Provided passage START
A novel approach to transcutaneous localization of blood vessels using a dynamically reconfigurable electrode (DRE) array

摘要

Non-invasive transcutaneous analysis is very desirable in medical applications that require blood analysis. Electrical impedance spectroscopy (EIS) is one of the many methods that has been extensively researched and is often used for such applications, with its advantages including very high sensitivity and rapid response. EIS utilizes electrodes to monitor conductivity variations in blood. However in order to minimize the effect of high impedance tissue and skin surrounding a low impedance, localized subcutaneous vascular structure of interest, one has to locate the structure of interest and then adjust the placement and size of the electrodes to make the measurement as targeted as possible. It is thus essential to achieve an appropriate method for a) detecting the vascular structure of interest and b) localizing the transcutaneous measurement so that sensitivity can be improved and greatly interfering measurements from surrounding tissue can be disregarded. This study proposes and assesses the potential use of a multi-electrode array for making dynamically reconfigurable electrodes (DRE), by treating electrode segments as pixels that can form re-locating and re-shaping electrodes. Simulations preformed in COMSOL indicated that the technique can successfully locate a transcutaneous structure and achieve double the sensitivity relative to conventional electrode topologies.
Provided passage END
Given entries START
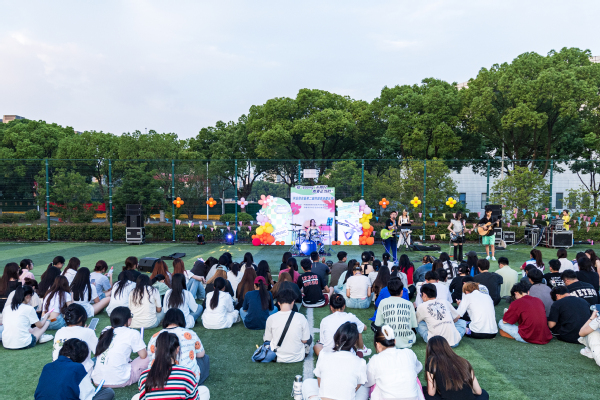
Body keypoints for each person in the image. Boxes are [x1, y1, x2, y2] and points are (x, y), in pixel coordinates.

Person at [301, 322, 369, 400]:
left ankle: (313, 398)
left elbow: (320, 384)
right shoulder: (361, 362)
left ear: (336, 337)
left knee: (307, 382)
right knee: (364, 389)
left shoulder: (323, 355)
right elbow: (354, 389)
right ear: (355, 342)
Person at [36, 338, 116, 400]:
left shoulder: (47, 366)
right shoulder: (77, 368)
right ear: (82, 356)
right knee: (108, 392)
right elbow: (88, 396)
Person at [138, 331, 209, 400]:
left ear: (156, 349)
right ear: (177, 349)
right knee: (204, 390)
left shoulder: (144, 375)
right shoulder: (188, 374)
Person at [147, 309, 210, 385]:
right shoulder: (190, 333)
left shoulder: (155, 336)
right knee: (205, 358)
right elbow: (201, 354)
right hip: (187, 379)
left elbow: (150, 356)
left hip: (156, 378)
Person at [92, 306, 149, 388]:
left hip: (97, 380)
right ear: (129, 320)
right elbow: (143, 356)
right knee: (150, 356)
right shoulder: (133, 333)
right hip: (120, 380)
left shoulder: (106, 330)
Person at [365, 324, 422, 400]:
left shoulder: (375, 359)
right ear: (395, 341)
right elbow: (419, 367)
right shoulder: (409, 353)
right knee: (415, 379)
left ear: (378, 345)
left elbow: (368, 382)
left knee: (377, 383)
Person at [423, 336, 489, 400]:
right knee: (484, 393)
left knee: (424, 391)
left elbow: (431, 393)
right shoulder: (463, 361)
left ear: (429, 349)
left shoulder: (432, 361)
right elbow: (478, 392)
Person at [264, 289, 311, 363]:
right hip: (297, 357)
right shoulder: (301, 317)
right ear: (293, 302)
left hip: (276, 357)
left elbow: (268, 339)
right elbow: (304, 340)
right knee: (309, 337)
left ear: (278, 303)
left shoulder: (271, 318)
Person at [52, 304, 98, 375]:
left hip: (59, 372)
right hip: (80, 374)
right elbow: (98, 351)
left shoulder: (59, 331)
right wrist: (89, 333)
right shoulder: (88, 332)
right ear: (80, 318)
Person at [375, 277, 417, 349]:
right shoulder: (409, 304)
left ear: (389, 291)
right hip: (407, 341)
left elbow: (378, 323)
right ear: (401, 292)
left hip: (389, 340)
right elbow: (413, 325)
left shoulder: (383, 302)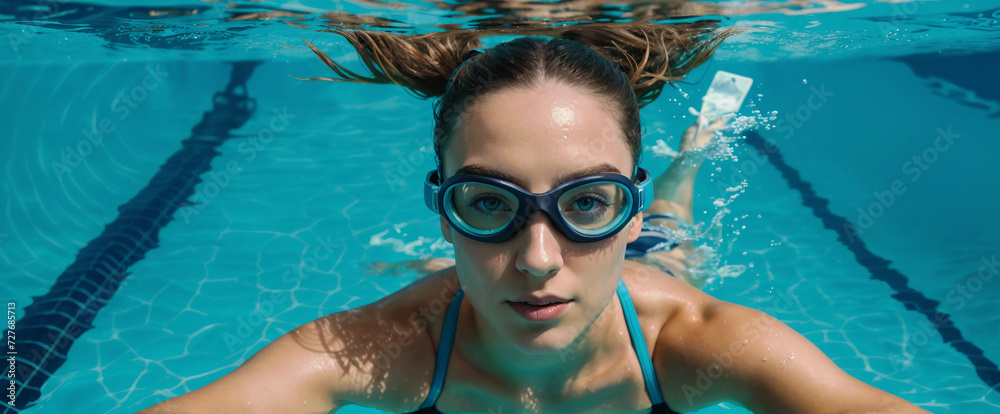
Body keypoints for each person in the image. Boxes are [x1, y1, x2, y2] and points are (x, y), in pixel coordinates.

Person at [141, 23, 927, 413]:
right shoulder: (397, 348)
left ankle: (687, 161)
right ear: (441, 211)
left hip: (652, 265)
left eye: (589, 201)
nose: (539, 259)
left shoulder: (693, 341)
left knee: (677, 239)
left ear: (625, 207)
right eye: (488, 203)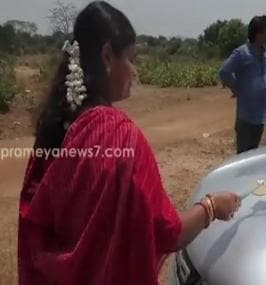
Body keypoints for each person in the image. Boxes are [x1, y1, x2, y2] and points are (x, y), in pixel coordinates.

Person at [17, 2, 241, 285]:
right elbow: (167, 232)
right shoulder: (120, 137)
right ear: (108, 57)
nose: (134, 71)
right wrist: (211, 206)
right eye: (131, 59)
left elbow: (36, 224)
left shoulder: (55, 127)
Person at [219, 15, 266, 154]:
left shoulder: (263, 53)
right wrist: (237, 88)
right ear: (258, 33)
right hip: (246, 118)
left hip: (260, 117)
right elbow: (224, 71)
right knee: (243, 157)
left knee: (253, 156)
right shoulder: (242, 53)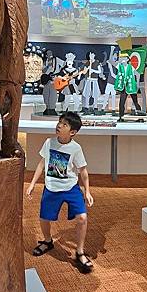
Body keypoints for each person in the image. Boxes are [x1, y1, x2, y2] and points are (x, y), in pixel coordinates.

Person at [26, 111, 94, 273]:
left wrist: (87, 192)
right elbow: (42, 164)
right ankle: (48, 241)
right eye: (59, 122)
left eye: (64, 124)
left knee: (82, 218)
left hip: (71, 188)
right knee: (44, 218)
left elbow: (83, 171)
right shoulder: (49, 142)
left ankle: (79, 252)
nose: (59, 125)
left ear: (72, 132)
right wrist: (32, 184)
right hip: (51, 188)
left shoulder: (76, 149)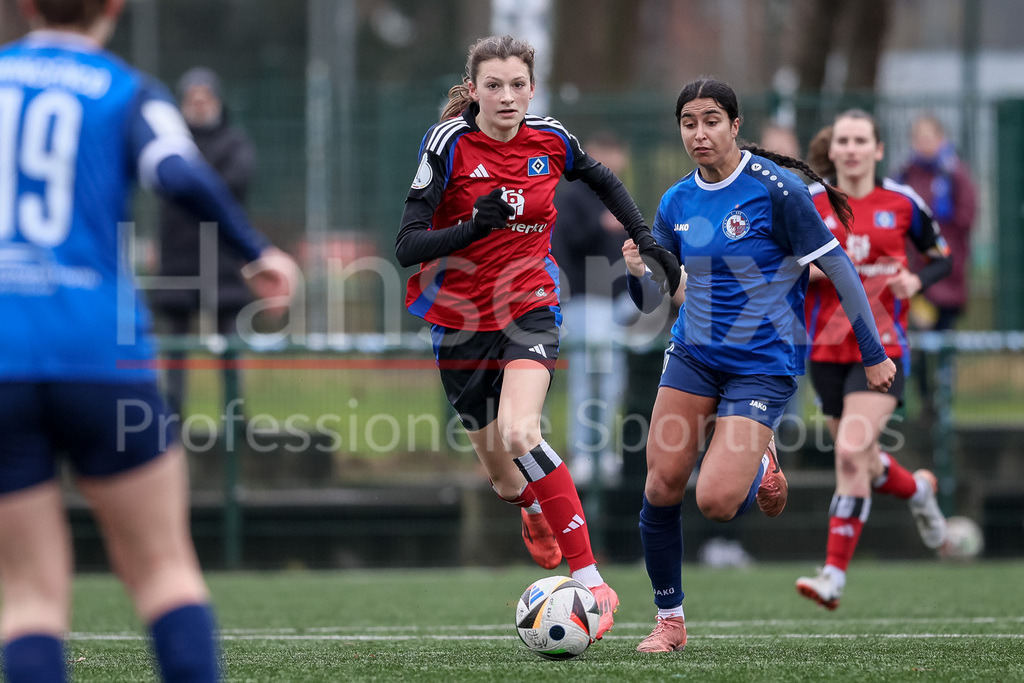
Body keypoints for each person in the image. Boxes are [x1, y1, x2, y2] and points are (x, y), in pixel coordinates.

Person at [0, 1, 299, 681]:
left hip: (4, 357)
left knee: (28, 600)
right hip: (100, 353)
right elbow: (179, 172)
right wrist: (254, 250)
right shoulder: (126, 90)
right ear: (114, 7)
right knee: (165, 571)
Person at [394, 35, 680, 641]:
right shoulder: (446, 143)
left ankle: (592, 580)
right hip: (460, 320)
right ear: (473, 91)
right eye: (493, 86)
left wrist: (647, 241)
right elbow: (406, 246)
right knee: (503, 479)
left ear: (533, 87)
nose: (506, 96)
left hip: (531, 303)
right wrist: (474, 226)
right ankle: (530, 506)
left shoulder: (551, 139)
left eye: (517, 85)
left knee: (524, 431)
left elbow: (604, 181)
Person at [624, 77, 896, 653]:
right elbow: (654, 302)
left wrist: (874, 353)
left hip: (762, 364)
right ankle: (669, 622)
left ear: (735, 124)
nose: (699, 133)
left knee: (716, 503)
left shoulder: (777, 190)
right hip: (693, 354)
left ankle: (760, 459)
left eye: (711, 121)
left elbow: (841, 269)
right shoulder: (675, 202)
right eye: (689, 122)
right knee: (662, 482)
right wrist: (635, 272)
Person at [796, 110, 952, 610]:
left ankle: (832, 577)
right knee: (859, 456)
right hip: (824, 349)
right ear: (833, 148)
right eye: (843, 140)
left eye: (862, 140)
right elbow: (782, 264)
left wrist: (917, 282)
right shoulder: (811, 202)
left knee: (848, 451)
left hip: (882, 349)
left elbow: (942, 256)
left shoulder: (903, 202)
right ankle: (918, 491)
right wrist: (814, 272)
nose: (852, 148)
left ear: (879, 150)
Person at [148, 66, 258, 419]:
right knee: (175, 345)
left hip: (223, 258)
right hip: (179, 258)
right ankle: (172, 417)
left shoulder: (234, 142)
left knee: (229, 343)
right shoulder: (169, 147)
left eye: (204, 98)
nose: (198, 105)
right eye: (191, 98)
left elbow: (234, 184)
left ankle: (234, 418)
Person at [550, 131, 633, 486]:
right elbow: (564, 247)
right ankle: (585, 454)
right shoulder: (574, 198)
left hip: (621, 304)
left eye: (615, 151)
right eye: (602, 152)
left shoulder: (620, 198)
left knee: (615, 380)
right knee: (590, 379)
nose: (609, 160)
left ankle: (606, 453)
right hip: (587, 302)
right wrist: (599, 227)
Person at [896, 114, 977, 331]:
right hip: (914, 268)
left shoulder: (955, 174)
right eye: (919, 138)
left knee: (944, 332)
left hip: (947, 267)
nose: (924, 143)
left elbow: (967, 216)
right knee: (916, 337)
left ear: (941, 138)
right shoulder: (905, 175)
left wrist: (941, 237)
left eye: (929, 137)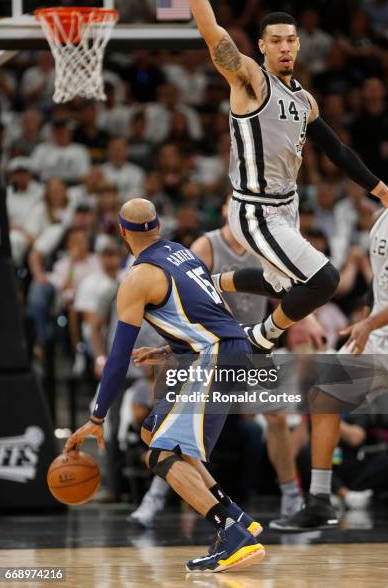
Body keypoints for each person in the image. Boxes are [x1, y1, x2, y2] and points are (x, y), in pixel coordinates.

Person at [181, 0, 388, 530]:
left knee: (293, 291)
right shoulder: (249, 78)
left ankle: (224, 284)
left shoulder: (303, 98)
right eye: (275, 39)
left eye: (291, 39)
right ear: (260, 46)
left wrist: (383, 191)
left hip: (288, 209)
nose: (284, 45)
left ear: (299, 45)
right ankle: (258, 340)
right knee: (326, 281)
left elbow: (336, 149)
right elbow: (212, 34)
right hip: (254, 208)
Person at [64, 198, 265, 573]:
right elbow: (212, 315)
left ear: (123, 233)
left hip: (213, 358)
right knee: (152, 430)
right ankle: (237, 516)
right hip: (230, 350)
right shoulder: (182, 254)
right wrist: (167, 349)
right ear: (156, 226)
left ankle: (231, 533)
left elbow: (118, 356)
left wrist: (96, 416)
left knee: (159, 455)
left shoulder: (137, 278)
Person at [129, 195, 308, 528]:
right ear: (227, 210)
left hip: (252, 347)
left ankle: (290, 496)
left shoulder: (264, 248)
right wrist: (170, 350)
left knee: (278, 416)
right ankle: (155, 497)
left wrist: (307, 321)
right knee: (170, 430)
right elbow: (187, 305)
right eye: (234, 207)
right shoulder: (205, 246)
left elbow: (293, 291)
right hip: (210, 348)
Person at [275, 161, 388, 532]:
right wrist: (367, 318)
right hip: (377, 337)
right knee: (323, 395)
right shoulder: (382, 219)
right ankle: (319, 500)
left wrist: (368, 322)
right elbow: (379, 284)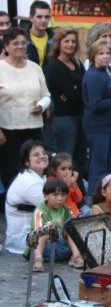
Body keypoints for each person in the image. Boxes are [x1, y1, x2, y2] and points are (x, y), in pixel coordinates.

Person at [0, 27, 51, 191]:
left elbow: (47, 95)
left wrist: (42, 105)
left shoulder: (35, 67)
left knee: (37, 168)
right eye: (15, 43)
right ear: (6, 46)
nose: (20, 46)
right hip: (8, 131)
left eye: (23, 43)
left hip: (34, 128)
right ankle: (14, 207)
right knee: (11, 170)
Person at [83, 40, 111, 200]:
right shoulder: (94, 75)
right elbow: (96, 104)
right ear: (93, 56)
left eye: (108, 53)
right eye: (101, 54)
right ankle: (93, 201)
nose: (105, 57)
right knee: (99, 166)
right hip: (98, 127)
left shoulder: (108, 71)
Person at [45, 28, 86, 183]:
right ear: (59, 43)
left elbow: (82, 90)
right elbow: (72, 95)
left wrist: (76, 89)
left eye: (73, 41)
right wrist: (75, 89)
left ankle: (78, 196)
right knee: (65, 161)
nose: (70, 44)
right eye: (66, 41)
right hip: (65, 119)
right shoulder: (55, 66)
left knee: (79, 160)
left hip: (80, 116)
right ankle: (62, 192)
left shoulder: (77, 62)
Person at [28, 179, 84, 272]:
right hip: (45, 249)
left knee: (71, 228)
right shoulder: (40, 210)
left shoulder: (65, 209)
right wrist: (54, 223)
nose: (60, 198)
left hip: (62, 247)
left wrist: (75, 220)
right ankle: (37, 260)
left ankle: (76, 256)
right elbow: (37, 231)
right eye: (55, 195)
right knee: (45, 231)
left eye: (63, 195)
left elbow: (74, 224)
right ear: (46, 196)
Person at [4, 140, 48, 255]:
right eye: (36, 155)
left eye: (44, 153)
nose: (42, 156)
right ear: (27, 162)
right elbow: (55, 208)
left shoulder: (38, 176)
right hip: (27, 244)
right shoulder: (30, 183)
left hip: (37, 235)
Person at [48, 152, 85, 218]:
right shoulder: (51, 181)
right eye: (63, 169)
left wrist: (73, 185)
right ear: (54, 170)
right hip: (60, 216)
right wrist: (67, 185)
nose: (67, 172)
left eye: (70, 169)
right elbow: (57, 200)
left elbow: (78, 199)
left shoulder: (71, 181)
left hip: (75, 214)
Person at [26, 1, 54, 68]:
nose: (43, 20)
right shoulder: (22, 40)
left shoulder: (55, 40)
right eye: (39, 17)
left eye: (46, 17)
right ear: (31, 18)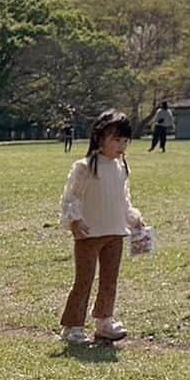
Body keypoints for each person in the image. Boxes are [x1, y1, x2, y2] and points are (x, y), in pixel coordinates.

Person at [58, 109, 146, 345]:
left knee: (110, 279)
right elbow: (71, 197)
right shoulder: (85, 167)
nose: (121, 145)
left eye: (125, 140)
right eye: (116, 139)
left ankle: (104, 320)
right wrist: (74, 220)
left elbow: (123, 199)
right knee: (84, 279)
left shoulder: (122, 168)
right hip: (89, 234)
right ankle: (73, 326)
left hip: (115, 232)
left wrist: (133, 218)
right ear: (99, 137)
Given entries END
● Required work: Print the full abstract on transcutaneous blood vessel localization from start to finish without any changes.

● Response box:
A novel approach to transcutaneous localization of blood vessels using a dynamically reconfigurable electrode (DRE) array

摘要

Non-invasive transcutaneous analysis is very desirable in medical applications that require blood analysis. Electrical impedance spectroscopy (EIS) is one of the many methods that has been extensively researched and is often used for such applications, with its advantages including very high sensitivity and rapid response. EIS utilizes electrodes to monitor conductivity variations in blood. However in order to minimize the effect of high impedance tissue and skin surrounding a low impedance, localized subcutaneous vascular structure of interest, one has to locate the structure of interest and then adjust the placement and size of the electrodes to make the measurement as targeted as possible. It is thus essential to achieve an appropriate method for a) detecting the vascular structure of interest and b) localizing the transcutaneous measurement so that sensitivity can be improved and greatly interfering measurements from surrounding tissue can be disregarded. This study proposes and assesses the potential use of a multi-electrode array for making dynamically reconfigurable electrodes (DRE), by treating electrode segments as pixels that can form re-locating and re-shaping electrodes. Simulations preformed in COMSOL indicated that the technique can successfully locate a transcutaneous structure and achieve double the sensitivity relative to conventional electrode topologies.